> [TASK REQUIREMENTS]:
The required result is a copy of each line below in which "Shaadi" appears.

——

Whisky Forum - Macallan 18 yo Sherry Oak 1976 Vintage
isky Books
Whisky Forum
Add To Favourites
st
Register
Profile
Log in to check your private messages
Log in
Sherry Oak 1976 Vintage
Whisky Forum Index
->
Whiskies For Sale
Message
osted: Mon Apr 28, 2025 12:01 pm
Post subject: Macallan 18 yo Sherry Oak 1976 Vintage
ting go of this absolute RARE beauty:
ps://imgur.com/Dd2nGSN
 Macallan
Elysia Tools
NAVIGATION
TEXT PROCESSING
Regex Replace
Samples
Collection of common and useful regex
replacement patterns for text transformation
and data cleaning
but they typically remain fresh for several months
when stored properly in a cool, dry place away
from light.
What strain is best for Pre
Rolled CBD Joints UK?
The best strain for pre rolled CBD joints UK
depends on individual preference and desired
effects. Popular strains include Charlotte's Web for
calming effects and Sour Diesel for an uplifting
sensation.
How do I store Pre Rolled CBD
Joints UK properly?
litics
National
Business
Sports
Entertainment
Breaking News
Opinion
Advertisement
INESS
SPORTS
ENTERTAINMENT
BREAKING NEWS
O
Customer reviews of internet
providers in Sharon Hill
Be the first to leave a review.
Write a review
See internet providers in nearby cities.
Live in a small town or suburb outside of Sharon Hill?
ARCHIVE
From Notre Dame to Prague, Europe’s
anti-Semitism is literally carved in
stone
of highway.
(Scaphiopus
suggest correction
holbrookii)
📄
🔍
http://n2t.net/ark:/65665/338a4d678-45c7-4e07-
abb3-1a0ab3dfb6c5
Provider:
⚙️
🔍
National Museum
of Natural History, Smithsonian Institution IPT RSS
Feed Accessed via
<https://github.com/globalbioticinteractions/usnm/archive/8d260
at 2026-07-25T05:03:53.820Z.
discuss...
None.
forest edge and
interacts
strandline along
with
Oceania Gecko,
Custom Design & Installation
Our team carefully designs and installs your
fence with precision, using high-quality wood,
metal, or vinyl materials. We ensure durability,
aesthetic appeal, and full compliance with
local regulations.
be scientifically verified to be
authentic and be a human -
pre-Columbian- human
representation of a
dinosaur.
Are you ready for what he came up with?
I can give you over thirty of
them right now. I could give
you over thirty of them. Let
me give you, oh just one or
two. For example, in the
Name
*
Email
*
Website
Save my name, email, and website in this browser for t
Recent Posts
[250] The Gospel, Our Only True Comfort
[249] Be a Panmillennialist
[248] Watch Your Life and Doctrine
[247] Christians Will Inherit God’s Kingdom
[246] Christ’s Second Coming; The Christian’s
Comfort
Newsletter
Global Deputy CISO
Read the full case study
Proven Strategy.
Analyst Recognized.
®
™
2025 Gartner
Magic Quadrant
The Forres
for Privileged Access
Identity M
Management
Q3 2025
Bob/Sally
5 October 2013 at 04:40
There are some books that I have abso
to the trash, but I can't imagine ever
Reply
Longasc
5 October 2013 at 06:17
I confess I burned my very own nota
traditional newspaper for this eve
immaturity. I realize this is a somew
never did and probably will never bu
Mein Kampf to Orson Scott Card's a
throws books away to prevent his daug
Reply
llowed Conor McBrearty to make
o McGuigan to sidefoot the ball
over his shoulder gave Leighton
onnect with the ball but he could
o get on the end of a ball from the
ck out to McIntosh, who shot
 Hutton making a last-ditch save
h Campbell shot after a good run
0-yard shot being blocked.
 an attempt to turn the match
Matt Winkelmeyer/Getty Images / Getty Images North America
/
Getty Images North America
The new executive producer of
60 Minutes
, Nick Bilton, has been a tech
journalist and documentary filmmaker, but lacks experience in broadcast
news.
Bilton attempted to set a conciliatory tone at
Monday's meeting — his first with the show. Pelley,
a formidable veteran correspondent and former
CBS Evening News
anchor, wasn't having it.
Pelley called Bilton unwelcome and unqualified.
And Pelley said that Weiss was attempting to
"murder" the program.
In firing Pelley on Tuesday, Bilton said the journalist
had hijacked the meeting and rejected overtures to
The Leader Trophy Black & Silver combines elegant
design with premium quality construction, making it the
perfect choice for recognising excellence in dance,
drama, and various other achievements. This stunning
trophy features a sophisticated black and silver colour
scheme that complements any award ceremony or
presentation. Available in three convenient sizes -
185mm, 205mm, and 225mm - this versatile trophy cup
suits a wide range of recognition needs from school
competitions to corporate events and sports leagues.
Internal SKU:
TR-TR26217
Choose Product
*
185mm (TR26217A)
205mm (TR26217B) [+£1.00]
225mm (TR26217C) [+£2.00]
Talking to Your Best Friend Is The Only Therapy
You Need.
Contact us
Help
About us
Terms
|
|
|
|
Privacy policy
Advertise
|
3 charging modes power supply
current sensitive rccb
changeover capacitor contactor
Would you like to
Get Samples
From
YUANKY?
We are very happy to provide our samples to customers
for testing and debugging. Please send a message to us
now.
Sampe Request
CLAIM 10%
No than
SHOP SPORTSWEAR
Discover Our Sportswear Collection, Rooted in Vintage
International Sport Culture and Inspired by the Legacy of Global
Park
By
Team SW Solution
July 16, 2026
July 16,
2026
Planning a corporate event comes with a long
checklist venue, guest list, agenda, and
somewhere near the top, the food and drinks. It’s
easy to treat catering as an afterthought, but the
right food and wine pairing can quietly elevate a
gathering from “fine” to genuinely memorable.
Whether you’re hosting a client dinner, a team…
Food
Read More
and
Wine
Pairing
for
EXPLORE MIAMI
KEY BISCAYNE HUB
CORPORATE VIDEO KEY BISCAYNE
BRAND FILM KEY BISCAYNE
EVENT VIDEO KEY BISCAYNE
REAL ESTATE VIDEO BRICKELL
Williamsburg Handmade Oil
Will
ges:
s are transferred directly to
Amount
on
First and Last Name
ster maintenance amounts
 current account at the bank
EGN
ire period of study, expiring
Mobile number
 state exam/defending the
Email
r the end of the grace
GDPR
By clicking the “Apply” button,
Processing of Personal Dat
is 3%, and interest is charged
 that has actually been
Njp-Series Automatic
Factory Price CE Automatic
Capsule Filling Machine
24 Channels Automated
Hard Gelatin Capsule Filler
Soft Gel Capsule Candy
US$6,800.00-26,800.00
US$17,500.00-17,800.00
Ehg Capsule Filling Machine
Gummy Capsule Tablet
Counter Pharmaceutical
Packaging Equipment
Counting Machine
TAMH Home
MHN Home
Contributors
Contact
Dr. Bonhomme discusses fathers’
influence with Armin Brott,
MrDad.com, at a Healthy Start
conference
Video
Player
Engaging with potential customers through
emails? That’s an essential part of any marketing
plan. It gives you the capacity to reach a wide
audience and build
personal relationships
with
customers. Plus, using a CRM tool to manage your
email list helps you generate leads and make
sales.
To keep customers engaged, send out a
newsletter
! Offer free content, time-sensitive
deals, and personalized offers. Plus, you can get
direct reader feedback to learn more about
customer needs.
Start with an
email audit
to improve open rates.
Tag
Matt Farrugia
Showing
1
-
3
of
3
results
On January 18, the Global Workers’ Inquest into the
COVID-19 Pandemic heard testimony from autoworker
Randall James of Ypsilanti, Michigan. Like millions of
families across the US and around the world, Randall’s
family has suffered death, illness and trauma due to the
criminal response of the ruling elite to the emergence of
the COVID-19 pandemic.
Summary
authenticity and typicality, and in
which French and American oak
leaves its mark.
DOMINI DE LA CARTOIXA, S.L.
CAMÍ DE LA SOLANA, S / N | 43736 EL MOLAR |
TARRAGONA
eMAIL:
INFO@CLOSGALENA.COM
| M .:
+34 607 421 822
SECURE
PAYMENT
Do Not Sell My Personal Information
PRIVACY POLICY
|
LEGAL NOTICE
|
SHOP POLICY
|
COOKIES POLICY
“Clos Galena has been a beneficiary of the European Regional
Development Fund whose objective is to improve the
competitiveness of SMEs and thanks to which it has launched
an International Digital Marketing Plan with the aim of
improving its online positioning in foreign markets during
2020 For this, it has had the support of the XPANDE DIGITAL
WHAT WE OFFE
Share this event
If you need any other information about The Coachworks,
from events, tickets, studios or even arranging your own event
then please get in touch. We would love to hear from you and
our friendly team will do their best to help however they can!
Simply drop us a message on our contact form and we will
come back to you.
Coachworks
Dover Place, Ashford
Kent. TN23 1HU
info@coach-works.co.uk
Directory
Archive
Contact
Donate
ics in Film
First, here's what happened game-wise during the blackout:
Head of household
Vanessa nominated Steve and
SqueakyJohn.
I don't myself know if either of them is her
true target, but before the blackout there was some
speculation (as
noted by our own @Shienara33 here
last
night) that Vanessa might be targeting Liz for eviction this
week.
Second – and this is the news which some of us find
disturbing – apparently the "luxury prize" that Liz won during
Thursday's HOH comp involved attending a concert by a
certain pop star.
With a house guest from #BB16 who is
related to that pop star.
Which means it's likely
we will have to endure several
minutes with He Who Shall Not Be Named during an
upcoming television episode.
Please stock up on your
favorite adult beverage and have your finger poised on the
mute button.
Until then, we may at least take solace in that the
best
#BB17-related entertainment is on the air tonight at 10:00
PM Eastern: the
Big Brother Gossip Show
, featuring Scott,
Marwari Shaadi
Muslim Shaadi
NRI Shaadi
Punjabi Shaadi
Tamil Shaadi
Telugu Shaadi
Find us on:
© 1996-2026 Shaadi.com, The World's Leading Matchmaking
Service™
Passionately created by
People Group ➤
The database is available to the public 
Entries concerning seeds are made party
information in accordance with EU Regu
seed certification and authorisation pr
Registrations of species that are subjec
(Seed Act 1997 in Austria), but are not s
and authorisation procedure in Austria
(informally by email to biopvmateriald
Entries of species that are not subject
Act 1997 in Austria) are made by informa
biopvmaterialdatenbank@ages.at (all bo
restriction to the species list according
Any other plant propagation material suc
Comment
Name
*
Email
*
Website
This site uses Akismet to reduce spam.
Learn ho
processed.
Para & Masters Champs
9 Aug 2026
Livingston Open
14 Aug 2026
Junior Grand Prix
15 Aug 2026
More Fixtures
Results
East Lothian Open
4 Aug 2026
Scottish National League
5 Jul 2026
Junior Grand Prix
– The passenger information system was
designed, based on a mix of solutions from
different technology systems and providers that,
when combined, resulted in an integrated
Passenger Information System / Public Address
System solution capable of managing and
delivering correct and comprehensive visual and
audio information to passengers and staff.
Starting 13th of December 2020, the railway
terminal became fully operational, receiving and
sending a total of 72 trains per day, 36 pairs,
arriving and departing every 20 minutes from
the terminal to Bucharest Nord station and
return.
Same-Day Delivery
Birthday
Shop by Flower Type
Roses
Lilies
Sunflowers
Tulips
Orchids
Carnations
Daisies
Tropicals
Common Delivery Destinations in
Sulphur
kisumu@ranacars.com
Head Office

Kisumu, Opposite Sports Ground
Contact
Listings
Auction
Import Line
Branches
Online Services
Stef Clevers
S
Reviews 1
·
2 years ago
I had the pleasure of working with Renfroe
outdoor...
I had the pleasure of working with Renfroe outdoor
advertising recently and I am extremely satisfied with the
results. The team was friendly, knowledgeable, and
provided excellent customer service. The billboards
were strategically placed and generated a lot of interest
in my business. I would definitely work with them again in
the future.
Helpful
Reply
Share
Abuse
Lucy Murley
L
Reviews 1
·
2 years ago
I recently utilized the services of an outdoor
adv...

——

> [ANSWER BELOW]:
Marwari Shaadi
Muslim Shaadi
NRI Shaadi
Punjabi Shaadi
Tamil Shaadi
Telugu Shaadi
© 1996-2026 Shaadi.com, The World's Leading Matchmaking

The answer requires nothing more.